Borges en una nuez

  • Ruta norte
  • Jaime Muñoz Vargas

Laguna /

No recuerdo el nombre del restaurante, pero sí, con claridad, la sensación que me produjo el buen ambiente de camaradería literaria que allí se respiraba. 

Era mayo de 2004, estaba a punto de cumplir cuarenta años y pasaría mi onomástico en San Miguel de Tucumán, a donde fui invitado para participar en un encuentro de escritores que se celebraría en la Universidad Nacional de aquella provincia argentina. 

Uno o dos días antes de que comenzara la actividad, mi amigo David Lagmanovich organizó algunas reuniones con escritores del lugar, quienes me demostraron afecto y gusto por escuchar mi acento de película mexicana.

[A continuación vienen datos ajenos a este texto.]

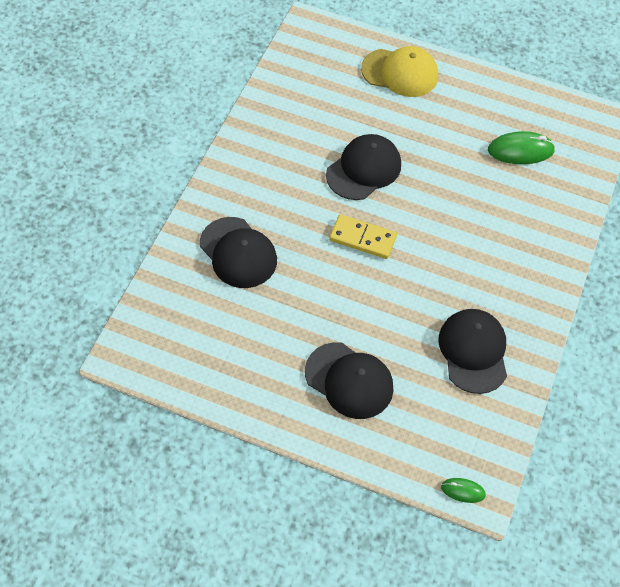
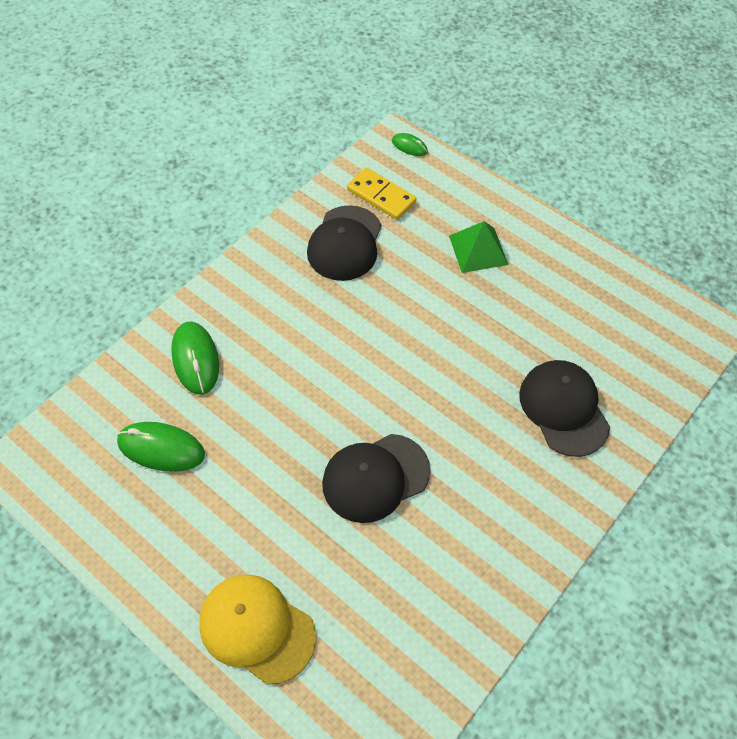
camera: 160 degrees left, 0 degrees up
(349, 380) = (478, 250): black cap -> green pyramid
(362, 238) = (412, 387): yellow domino -> yellow domino (381, 196)
(537, 216) = (195, 359): none -> green mouse

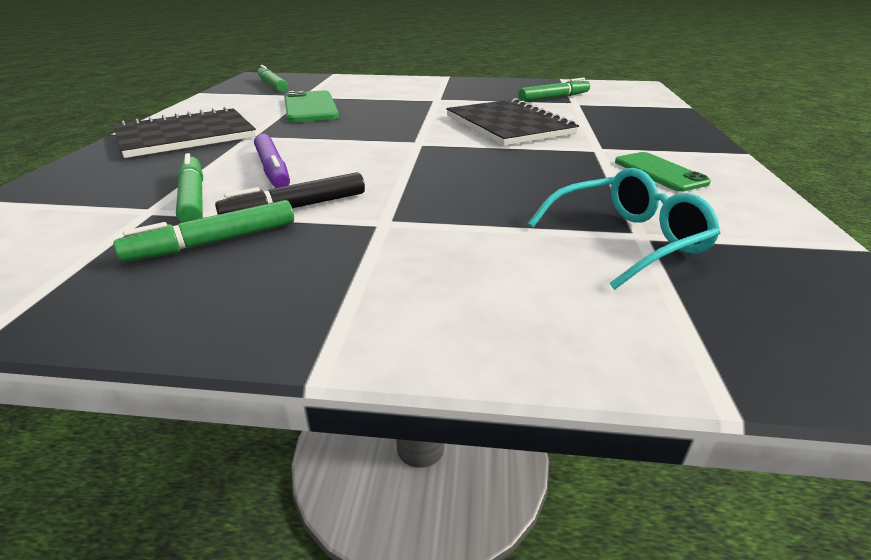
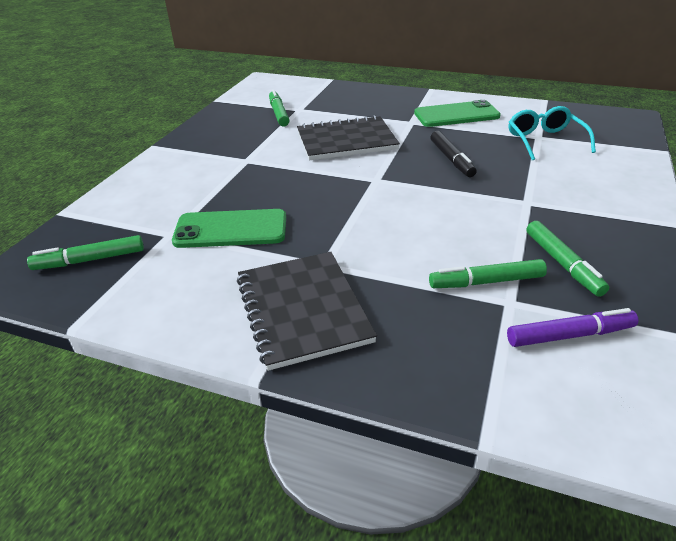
camera: 75 degrees left, 5 degrees up
(273, 169) = (426, 246): purple marker -> purple marker (569, 335)
(296, 207) = (505, 233): black marker -> black marker (451, 159)
(659, 172) = (456, 115): green phone -> green phone, size x1.52

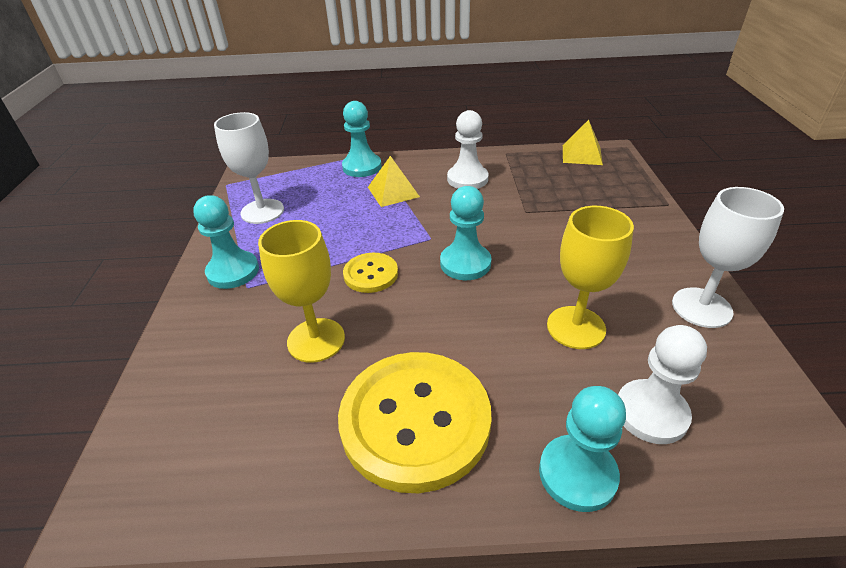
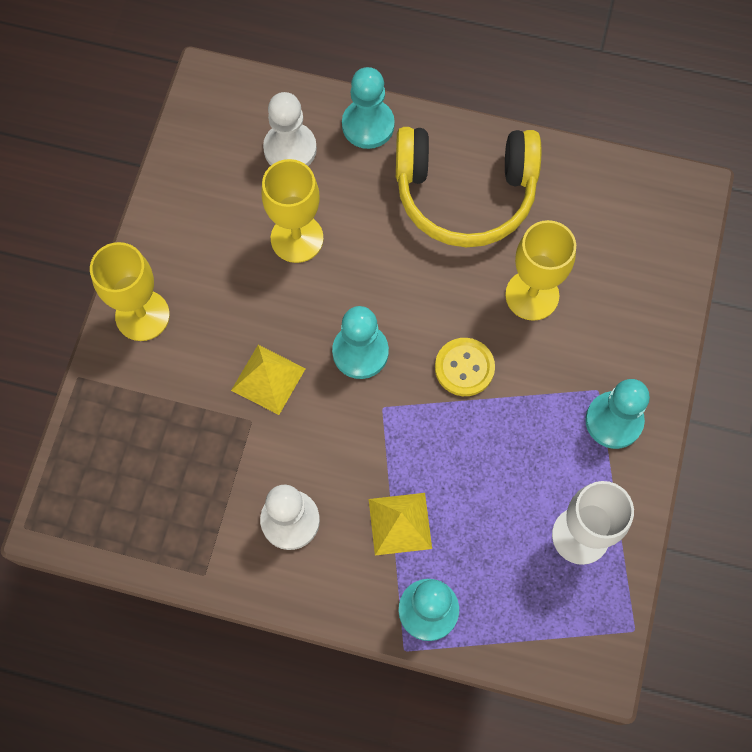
camera: 165 degrees left, 30 degrees up
(415, 421) = (465, 193): yellow button -> yellow headphones
(581, 154) = (101, 529): yellow pyramid -> yellow pyramid (268, 379)
(660, 244) = (142, 315): none -> yellow goblet
(701, 307) = (173, 225): white goblet -> none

Digo pues que la fiesta estaba en su apogeo de vino, cena y música, cuando ocurrió una suerte de pequeño milagro. Juan Pablo Neyret, escritor y periodista marplatense también invitado por David, pidió silencio a la concurrencia porque deseaba compartir un poema sobre el que hace algunos años escribí, pero sin contar esta anécdota. 

Caminó al micrófono de los cantantes y, sin más, ofreció de memoria los dos sonetos escritos por Borges y publicados en tándem con el título “1964” dentro del libro El otro, el mismo (1964). No existían los celulares con avances tecnológicos como los de hoy, así que yo llevaba cámara digital y una minigrabadora de audio, para lo que pudiera ofrecerse. 

Y se ofreció: mientras Juan Pablo decía (no declamaba, pues declamar ya era y sigue siendo una práctica obsoleta) los dos sonetos, alcancé a sacar la grabadora y pescar al aire algunos fragmentos de su voz, los últimos seis versos. 

Aquello fue un torrente de luz en medio de la noche.

Yo ya conocía las dos piezas de “1964”, pues la Obra poética (Alianza-Emecé, Madrid, 1975, 447 pp.) de Borges es un libro que conseguí en los noventa. 

Lo que no sabía era aquello que Juan Pablo me reveló al pasar los versos por el filtro de su garganta: que la perfección no sólo estaba en la escritura, sino en el sonido exacto que iban dejando sus acentos y sus rimas, la gestación de un clima melancólico a partir de las palabras hechas de tinta en algún libro, pero sin duda redimensionadas al adquirir forma sonora, tal y como era el canto (la poesía) antes de la invención de la escritura. “Estos versos nacieron para decirse, no para leerse”, pensé.

Es posible encontrar “1964” con toda facilidad en Google, así que sólo traigo aquí el segundo soneto, que me gusta más, valga la implícita e innecesaria comparación: 

“Ya no seré feliz. Tal vez no importa. / Hay tantas otras cosas en el mundo; / un instante cualquiera es más profundo / y diverso que el mar. La vida es corta // y aunque las horas son tan largas, una / oscura maravilla nos acecha, / la muerte, ese otro mar, esa otra flecha / que nos libra del sol y de la luna // y del amor. 

La dicha que me diste / y me quitaste debe ser borrada; / lo que era todo tiene que ser nada. // Sólo que me queda el goce de estar triste, / esa vana costumbre que me inclina / al Sur, a cierta puerta, a cierta esquina”.

Lo que uno primero siente, de golpe, es el tono de la pieza. 

Ciertamente la voz poética se resigna al “goce de estar triste”, pero esa tristeza no es una aplanadora, sino una especie de sombra atenuada por la frase previa: 

“sólo me queda”, que supone una ganancia en medio de la derrota (de aquí que la tristeza sea un paradójico “goce”), como cuando en otro lugar el mismo autor afirma que el olvido es “una de las formas de la memoria”, es decir, una pérdida que también es una posesión. 

La afirmación inicial, contundente (“Ya no seré feliz”), tiene como inmediato amortiguador el “Tal vez no importa”, que así sea con dudas hace menos trágica la tragedia de haber sido centrifugado del amor.

Sé que este soneto dice mucho más de lo que yo puedo exprimir, pero creo que ni siquiera es necesario hurgar en su sentido, someterlo al microscopio; es suficiente con sentir su flujo por los tímpanos y atisbar el avance de su resignado apagamiento, su melancolía de tarde que se va haciendo noche.